The real challenge now is as we decarbonise our network and we move to net zero. There's a significant opportunity for nuclear to play a credible and key role in both reducing the carbon content and reducing the cost of energy while improving both the economics of the argument and also the environmental factors."

Challenges in the Nuclear Sector

"I think one of the challenges that we see in the nuclear sector is some resistance to nuclear power that is there from a political and social level. As a saf, and well controllable base load energy system we should look at the opportunities and the benefits it could bring to decarbonise our network and reduce the cost of energy.

When we look at the challenges we see opportunities in the implementation of new technology. So, when we bring in advanced modular reactors and small modular reactors there are significant opportunities to bring those online quicker, and using cutting edge innovation and technology to enable that to happen sooner and at lower cost.

Research is great at addressing challenges, including sector grand challenges, and to use research innovation to deliver meaningful change at pace and scale. We are keen to use our research, knowledge and research capabilities for advancements to better society and bring on those new energy sources quicker, cheaper, and in a safe manner."

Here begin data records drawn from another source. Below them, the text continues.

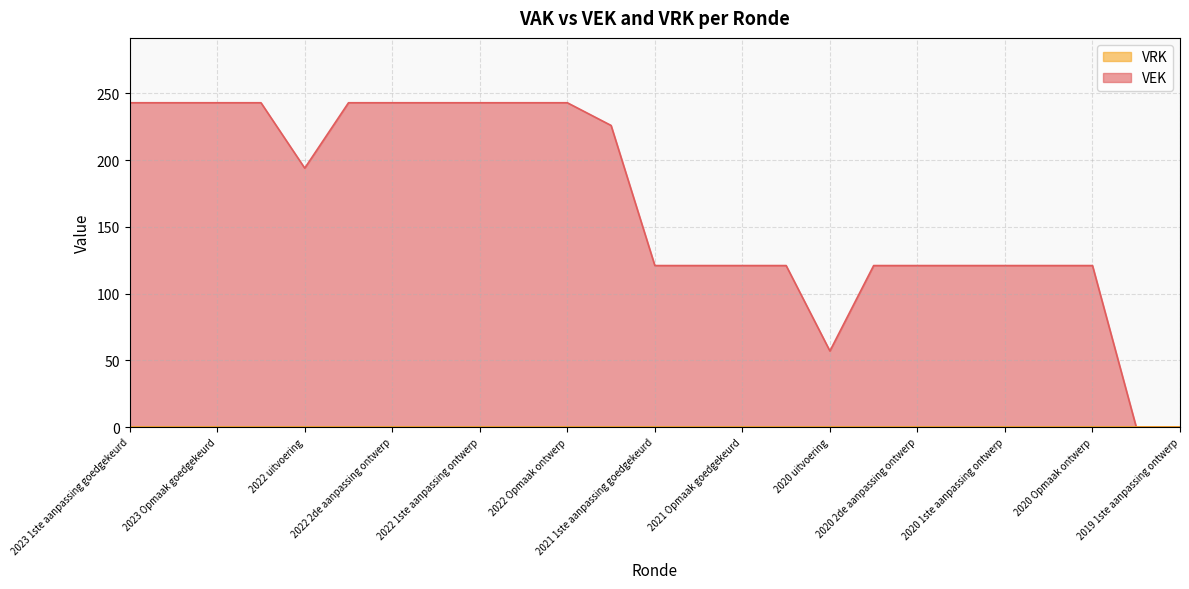

What is the difference between the maximum and minimum values?

243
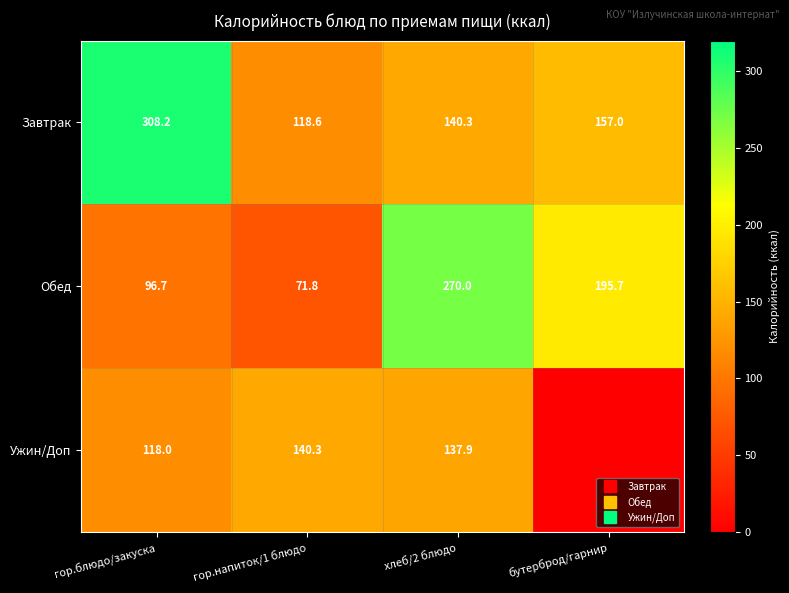

At which label does Ужин/Доп first exceed 137?

гор.напиток/1 блюдо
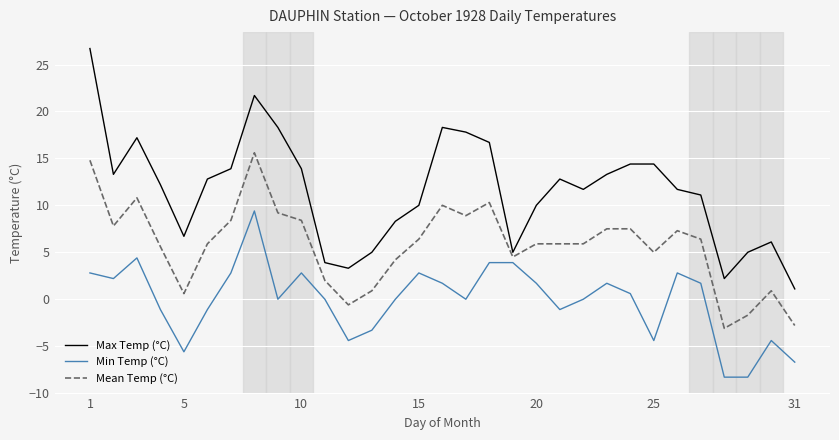

What is the difference between the second highest and second lowest values in the Mean Temp (°C) series?

17.6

Working with the University

‘When we look at the nuclear sector and other sectors across the University, the sum of the parts is far greater than the individual core elements. Having a coordinated strategy, both at Strathclyde, locally, nationally, and then internationally allows the world and society to fully benefit and exploit all the advantages.

The nuclear sector is not a single discipline, it's a very interdisciplinary topic. We have:

  • nuclear physicists
  • mechanical engineers
  • electrical engineers
  • software engineers
  • civil engineers
  • and many more other engineers.

"One solution and one discipline aren’t going solve our grand challenges and bring that safe, environmentally friendly and low-cost energy system.

Working together we can solve the grand challenges much quicker and much more effectively."

Future of Research in the ANRC

"At Strathclyde University the Advanced Nuclear Research Centre is the focal point for nuclear research within the university. It's a significant, research capability and predominantly focused on through-life asset management, from cradle to grave, improving the operational performance of nuclear power plants from design operation through to decommissioning. At Strathclyde, we cover that full research gamut with particular strengths in:

  • data analytics
  • AI
  • industrial informatics inspection
  • concrete remediation and sensing.

This variety of disciplines benefits that through life asset management model.

One of the very interesting things with Strathclyde was that we were founded in the Enlightenment, as a ‘place of useful learning’ and with that we look to deliver real impact to society at pace and at scale.

We do that by working with our industrial partnerships and fundamental researchers, who are grounded in reality and driven by industrial challenges. We then translate that through the technology readiness levels and proving that up, building confidence and getting innovation out into industry as quickly as possible to benefit society."